Forrest Griffin Recap On MMAWeekly Radio

June 12, 2005

Bill Mahood and Forrest Griffin at UFC 53

Bill Mahood raises Forrest Griffin's arm at UFC 53

When Forrest Griffin defeated Stephan Bonnar on the season finale of The Ultimate Fighter original Spike TV reality show, he was propelled into MMA stardom. His laid back Georgia boy attitude and quick-witted humor has made him a fan favorite. Anyone who watched UFC 53 and the crowd response to Griffin’s entrance had to notice the excitement in the air from those in attendance. Fresh off his UFC pay-per-view debut win over Bill Mahood, Forrest Griffin spoke with MMAWeekly SoundOff Radio about his win, his popularity, and whom he’d like to fight in the future.

“It was a pretty great feeling. That’s the power of TV right there.” Forrest Griffin told MMAWeekly about the crowd reaction to him at UFC 53. “I heard it. It was a great feeling. You know you come out there, and you hear that. I mean it’s an awesome thing. You know?”

Many expected a stand up battle when Bill Mahood and Forrest Griffin were pitted against one another. What they got was anything but. Forrest was asked if his game plan going into the fight was to take it to the ground. He responded, “Actually no. Not at all. It just happened like that. You know? And before you can regroup, or think of what to do…you’re like hey man I think I can win this fight from here.”

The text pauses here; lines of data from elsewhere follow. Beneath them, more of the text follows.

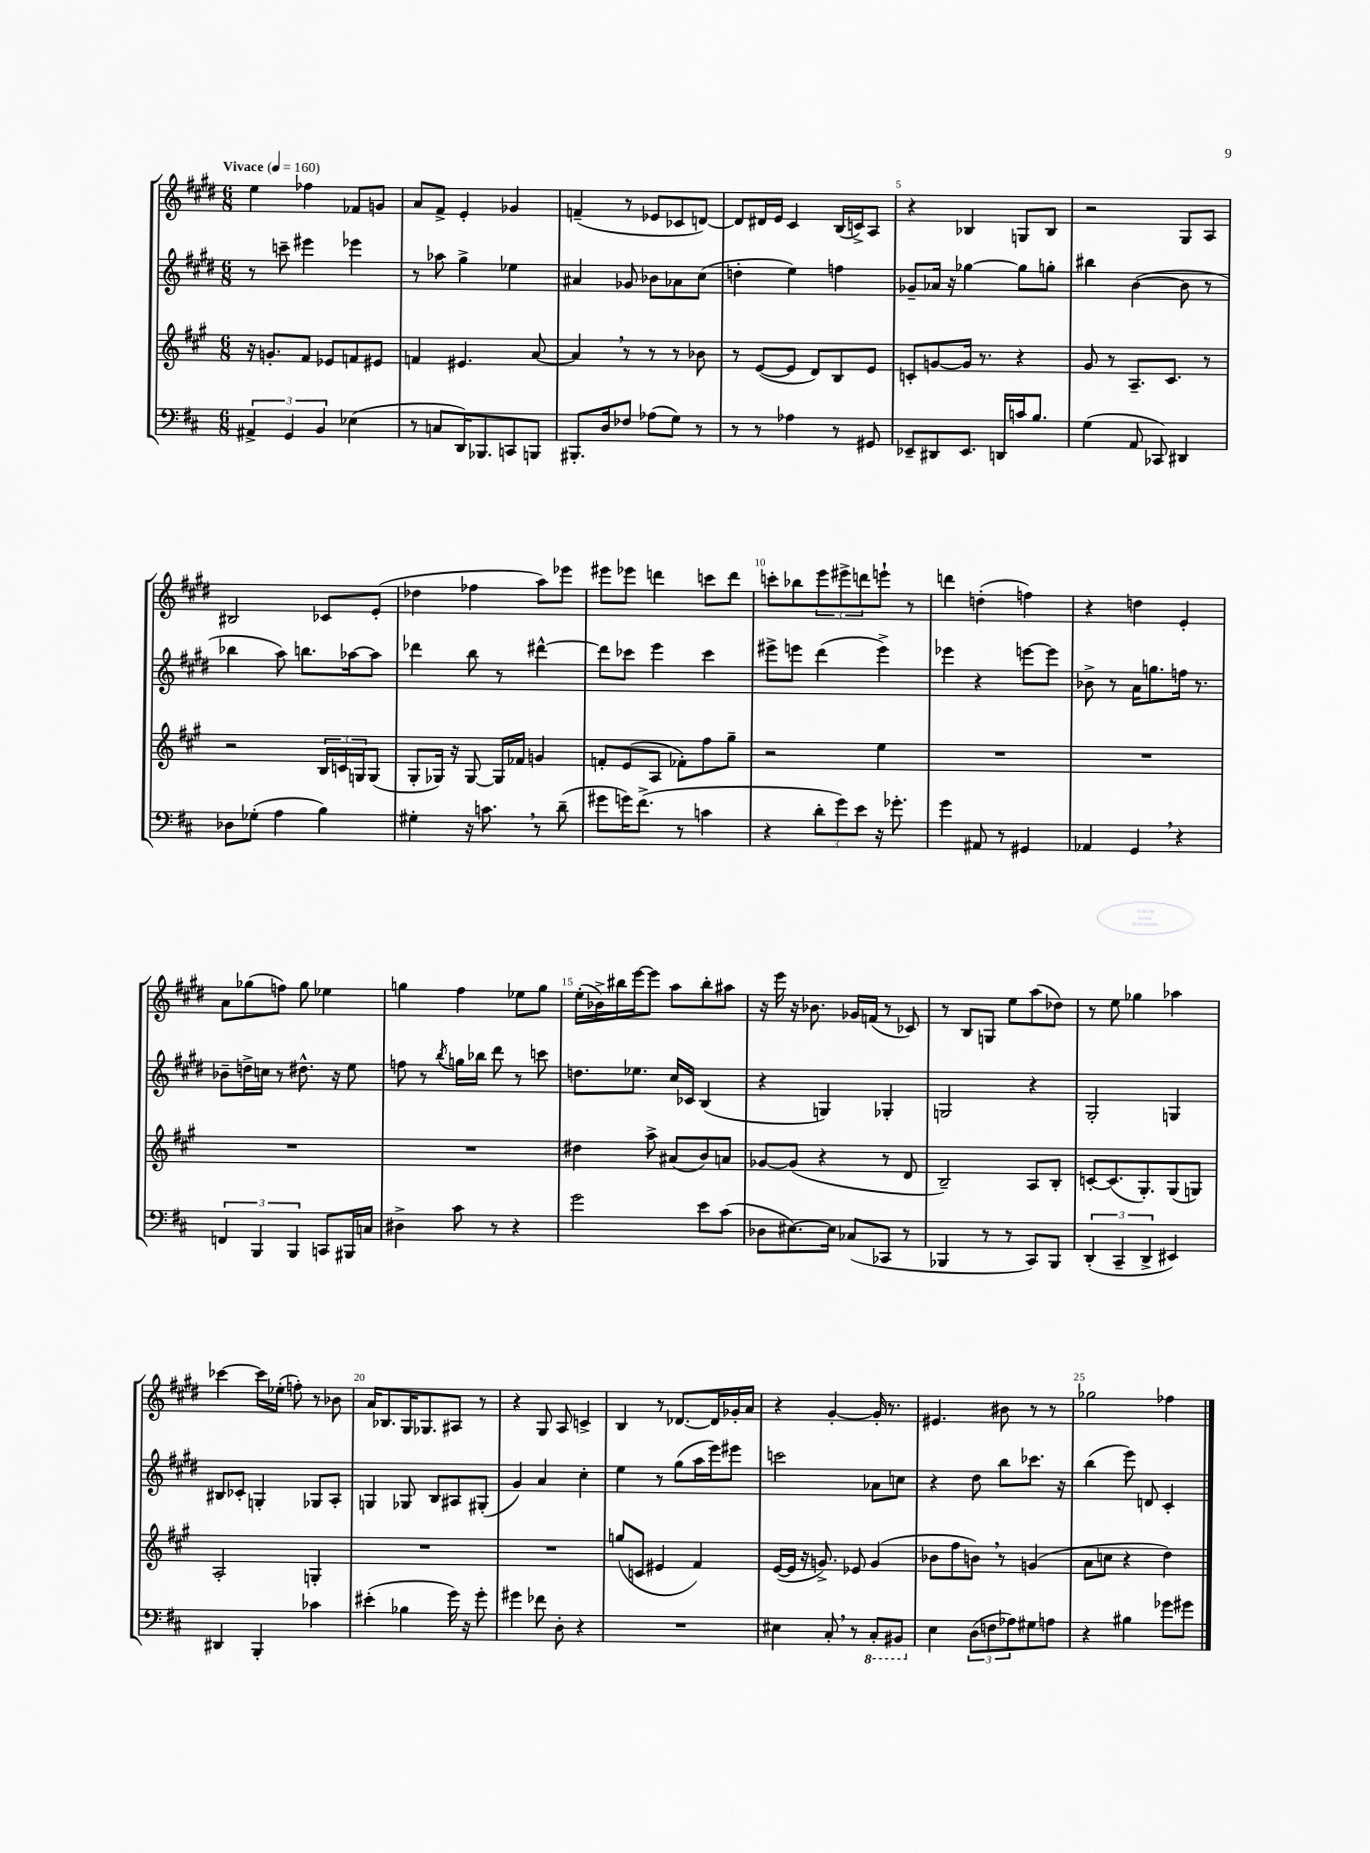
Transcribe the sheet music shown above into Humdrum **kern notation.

**kern	**kern	**kern	**kern
*staff4	*staff3	*staff2	*staff1
*clefF4	*clefG2	*clefG2	*clefG2
*k[f#c#]	*k[f#c#g#]	*k[f#c#g#d#]	*k[f#c#g#d#]
*M6/8	*M6/8	*M6/8	*M6/8
*MM160	*MM160	*MM160	*MM160
6AA#^	16r	8r	4ee
.	8.g'	.	.
.	.	8ccc~	.
6GG	.	.	.
.	8f#	4eee#	4ff-
6BB	.	.	.
.	8e-	.	.
(4E-	8f	4eee-	8f-
.	8e#	.	8g
=	=	=	=
8r	4f	8r	8a
8C	.	8aa-	8f#^
16DD)	4.e#	4gg#^	4e'
8.BBB-	.	.	.
8CC	.	4ee-	4g-
8BBB	[8a	.	.
=	=	=	=
8.BBB#'	4a]	4a#	(4f~
16D	.	.	.
8F-	8r	8g-	8r
(8A-	8r	8b-	8e-
8G)	8r	8a-	8c-
8r	8b-	(8cc#	[8d)
=	=	=	=
8r	8r	4dd'	8d]
8r	([8e	.	16d#
.	.	.	16e
4A-	8e]	4ee)	4c#
.	8d)	.	.
8r	8B	4ff	(16B
.	.	.	16c^)
8GG#	8e	.	8A
=	=	=	=
8EE-~	8c'	8g-~	4r
8DD#	[8g	16a-	.
.	.	16r	.
8.EE-	16g]	[4gg-	4B-
.	8.r	.	.
16DD	.	.	.
16c	4r	8gg-]	8G
8.B	.	.	.
.	.	8gg'	8B-
=	=	=	=
(4G	8g#	4bb#	2r
.	8r	.	.
8AA	8.A~	([4b	.
8CC-)	.	.	.
.	8.c#	.	.
4DD#	.	8b]	8G#
.	8r	8r	8A
=	=	=	=
8D-	2r	4bb-	2B#
(8G-'	.	.	.
4A	.	8aa)	.
.	.	8.bb	.
4B)	24B	.	8c-
.	24c	.	.
.	.	[16aa-	.
.	24G	.	.
.	(8G	8aa-]	(8e'
=	=	=	=
4G#'	8G#'	4ddd-	4dd-
.	16G-)	.	.
.	16r	.	.
16r	[8G-	8bb	4ff-
8.c	.	.	.
.	16G-]	8r	.
.	16f-	.	.
8r	4g	[4ddd#^^	8aa)
(8d~	.	.	8eee-
=	=	=	=
8g#	8f'	8ddd#]	8eee#
16g)	(8e	8ccc-	8eee-
(8.f#^	.	.	.
.	8A	4eee	4ddd
8r	8f-')	.	.
4c	8ff#	4ccc-	8ccc
.	8gg#~	.	8ddd
=	=	=	=
4r	2r	8eee#^	8ccc'
.	.	8eee	8bb-
12d'	.	(4ddd#	12eee
12g)	.	.	12eee#^
12e	.	.	12ddd
16r	4ee	4eee^)	8eee`
8.g-'	.	.	.
.	.	.	8r
=	=	=	=
4g	2.r	4eee-	4ddd
8AA#	.	4r	(4dd'
8r	.	.	.
4GG#	.	[8eee	4ff)
.	.	8eee]	.
=	=	=	=
4AA-	2.r	8b-^	4r
.	.	8r	.
4GG	.	16a	4dd
.	.	8.gg	.
4r	.	16ff	4e'
.	.	8.r	.
=	=	=	=
6FF	2.r	8b-~	8a
.	.	16dd^	(8gg-
6BBB	.	.	.
.	.	16cc	.
.	.	8r	8ff)
6BBB	.	.	.
.	.	8.dd#^^	8gg-
8CC	.	.	4ee-
.	.	16r	.
16BBB#	.	8ee	.
16C	.	.	.
=	=	=	=
4D#^	2.r	8ff	4gg
.	.	8r	.
.	.	8qbb	.
8c#	.	16gg	4ff#
.	.	16bb-	.
8r	.	8ddd#	.
4r	.	8r	8ee-
.	.	8ccc	8gg
=	=	=	=
2g	4dd#	8.dd	(16ee'
.	.	.	16b-^)
.	.	.	16bb#
.	.	8.ee-	[16eee
.	8aa^	.	8eee]
.	(8a#	16cc#	8aa
.	.	16c-	.
8e	8b)	(4B	8bb#'
(8c#	8a	.	8aa#
=	=	=	=
8D-	[8g-	4r	16r
.	.	.	16eee
[8.E#)	(8g-]	.	16r
.	.	.	8.b-
.	4r	4G)	.
16E#]	.	.	.
(8C-	.	.	16g-
.	.	.	(16f
8CC-	8r	4G-'	8r
8r	8d	.	8c-)
=	=	=	=
4BBB-	2B~)	2G	8r
.	.	.	8B
8r	.	.	8G
8r	.	.	8ee
8CC#)	8A	4r	(8aa
8BBB-	8B'	.	8dd-)
=	=	=	=
(6DD'	[8c'	2G#'	8r
.	(8.c]	.	8ee
6CC#~	.	.	.
.	.	.	4gg-
.	8.G#')	.	.
6DD^	.	.	.
4EE#)	(8G#	4G	4aa-
.	8G)	.	.
=	=	=	=
4DD#	2A'	8B#	[4ccc-
.	.	8c-'	.
4BBB'	.	4G'	16ccc-]
.	.	.	(16ee-'
.	.	.	8ff')
4c-	4G'	8G-	8r
.	.	8A'	8b-
=	=	=	=
(4e#'	2.r	4G	16a
.	.	.	8.B-
4B-	.	8G-	16G#
.	.	.	8.G-
.	.	8B	.
16g)	.	8A#	8A#
16r	.	.	.
8g'	.	(8G#'	8r
=	=	=	=
4g#	2.r	4g#)	4r
8f-	.	4a	8G#
8D'	.	.	8A
4r	.	4cc#'	4c^
=	=	=	=
2.r	(8gg	4ee	4B
.	8c	.	.
.	4e#	8r	8r
.	.	(8gg#	[8.d-
.	4f#)	16aa	.
.	.	16eee)	16d-]
.	.	8eee#	16g-'
.	.	.	16a
=	=	=	=
4E#	([16e	2ccc	4r
.	16e]	.	.
.	16r	.	.
.	8.g^)	.	.
8C#'	.	.	[4g#'
8r	8e-	.	.
8CC#'	(4g	8a-	16g#']
.	.	.	8.r
8BBB#	.	8cc	.
=	=	=	=
4E	8b-	4r	4.e#
.	8ff#	.	.
(12D	8b)	8dd#	.
12F	.	.	.
.	8r	8bb	8b#
12A-)	.	.	.
8G#	(4g	8.ccc-	8r
8A	.	.	8r
.	.	16r	.
=	=	=	=
4r	8a	(4bb	2gg-
.	8cc	.	.
4B#	4r	8eee)	.
.	.	8d	.
8g-	4dd)	4c#'	4ff-
8g#	.	.	.
==	==	==	==
*-	*-	*-	*-
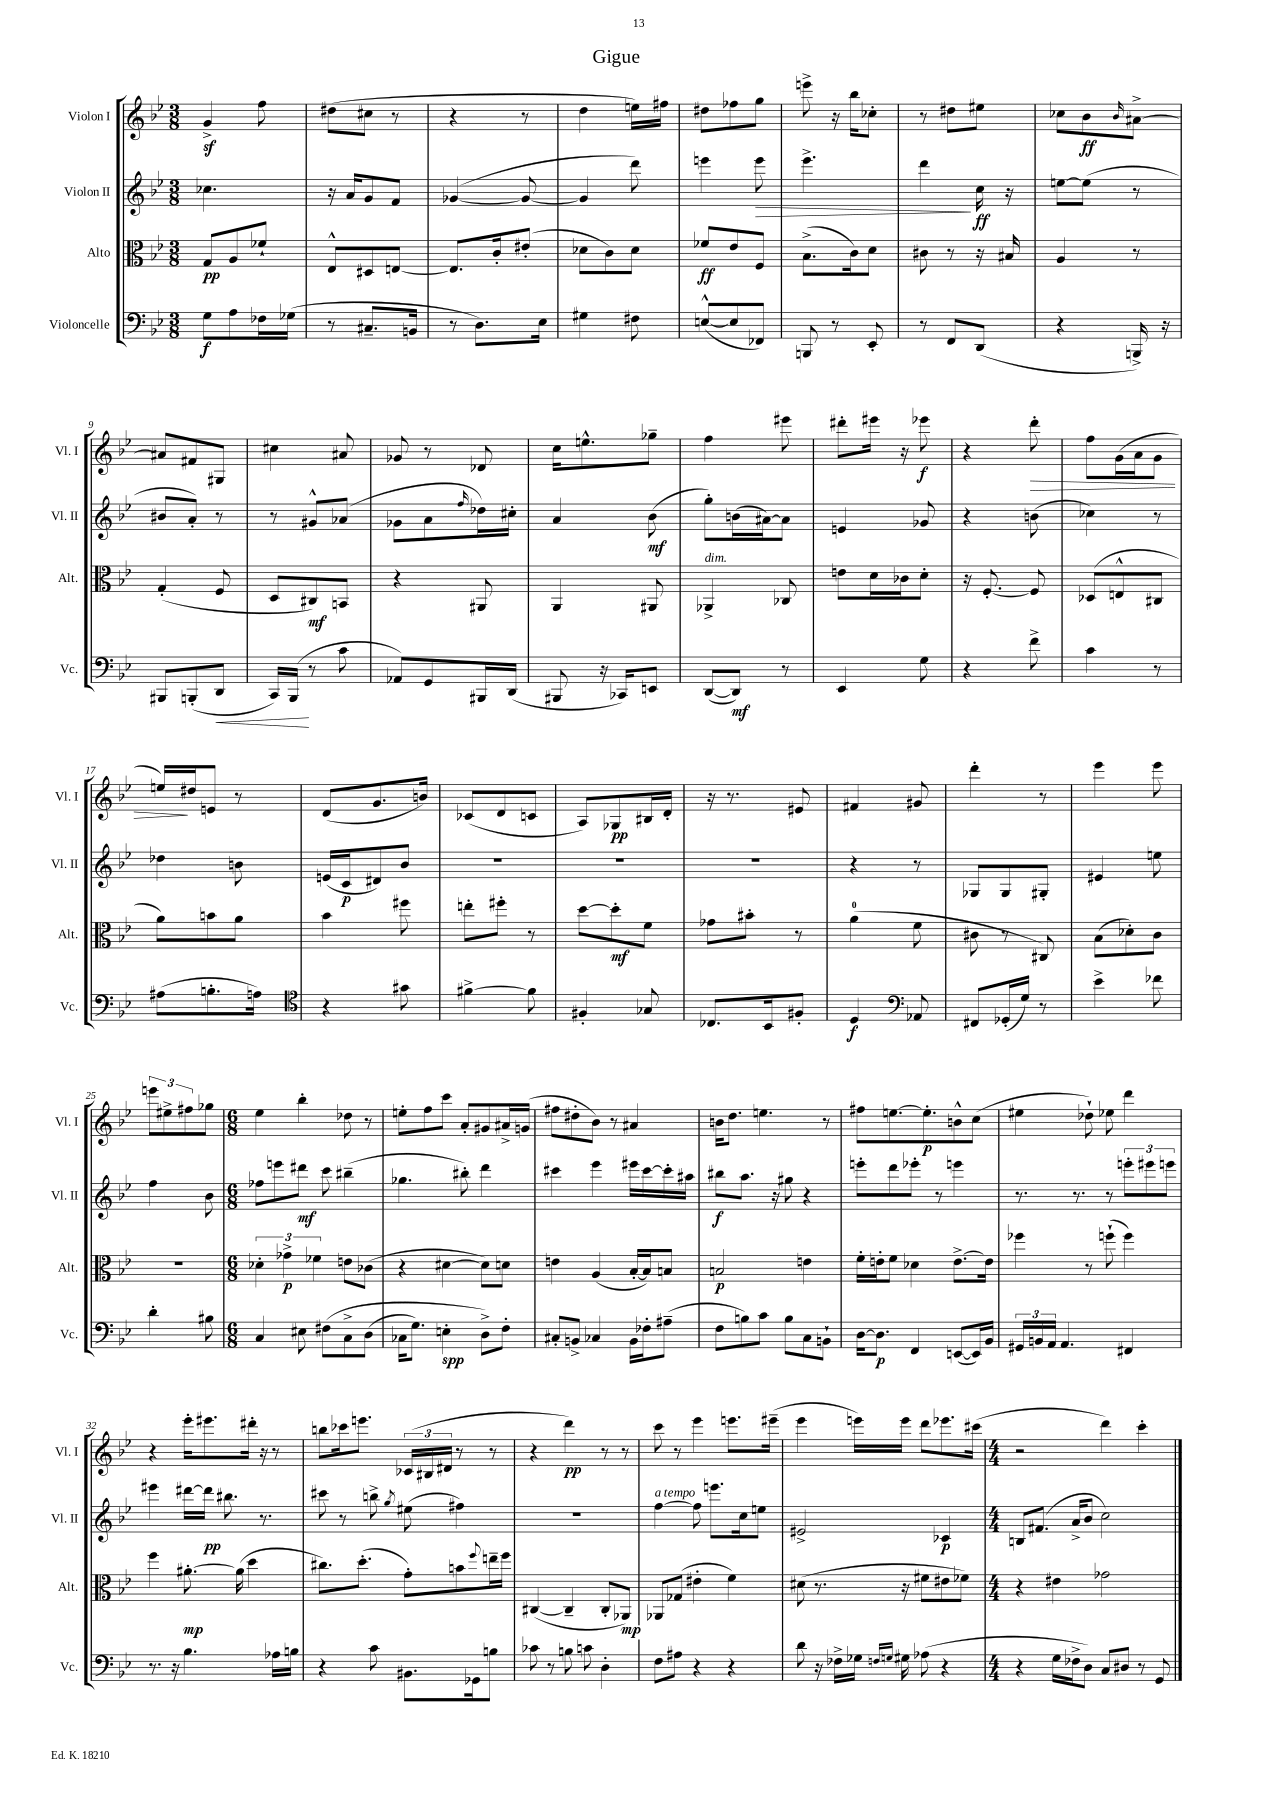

His game plan heading into the octagon was, “Just to stay tight, to try and pace him out into the corner, throw crisp, straight punches. I didn’t figure he would try to take me down, and I wasn’t really going to try to take him down. I just wanted to throw crisp punches, and do my boxing to where I know it can be.”

Further commenting, Griffin said, “I went right out and did what I promised myself that I wasn’t going to do. Threw the big haymaker 1-2, and then I was kind of like OK. I got that out of the way now I’m actually going to box, and just try and land punches instead of throw knockouts. While I was making that mental transition, he kind of kicked me and I kind of fell on top of him, and then Jitsu started happening. You know? The fight went well. I didn’t have to get beat up. I got to go to the bar instead of the emergency room afterward which was kind of cool.”

Forrest was asked how his fight game has evolved since he came back to the sport after a brief retirement. He answered, “I wish I could tell you it evolved, but if you look at it, it’s the same fight that I always fight. You know, basic boxing. My wrestling has got a little better. My Jitsu is just now getting back to where it once was. I took a whole year off from not grappling at all, and it takes a while to get comfortable there. When I was actually out there doing the TV show, I was afraid of most of those guys on the ground. You know? I didn’t want to be there with those guys. I hadn’t been grappling with guys at that level…I grappled like ten times in a year before I did the show.”

He continued, “It’s hard to make improvements. I’m definitely smarter. The clinch is good. I’m trying to work on my boxing right now…I’m mostly just going to start trying to throw high kicks. People like high kicks. I don’t have a lot of flexibility, but I want to start kicking people in the head.”

There’s been criticism from some about the participants on The Ultimate Fighter show not being UFC caliber fighters. Some even feel they’re being given easy match ups to ensure wins. Griffin responded to those claims. “I’ve heard it. There’s also this thing about us being fed people because they want us to win…Of course the UFC wants us to do well. They want to capitalize on the popularity of the show, but the thing about this is, you put two guys in there. They have no control over what happens…They’re not changing the outcome of the fight in anyway. Once people step in there, it’s out of their hands. It’s completely up to the fighters.”

Forrest went on to say, “As far as me personally. I tell you, I thought I was good enough to be in the UFC at 205 back when Horn knocked me out, back in 2003. That’s one of the reasons why I quit. I beat main guys, and I’ve never been a walk-over for anybody in any fight ever. There’s nobody I didn’t fight that didn’t know they had been in a fight.”

As far a Griffin’s future is concerned and whom he’d like to fight, he commented, “There’s so many guys right now in the UFC. I hear Babalu tore his bicep, so he’s out…I don’t know. People I’d want to fight? I really like to fight, so I’d like to fight anybody that’s not going to wrestle me to the ground and just lay on me.” “You’ve got Horn. I’m really excited to see how he does against Chuck. I’d love to fight Horn again. I mean I love the guy. He’s great, but I’d love to not get kicked in the neck and get knocked out by him.”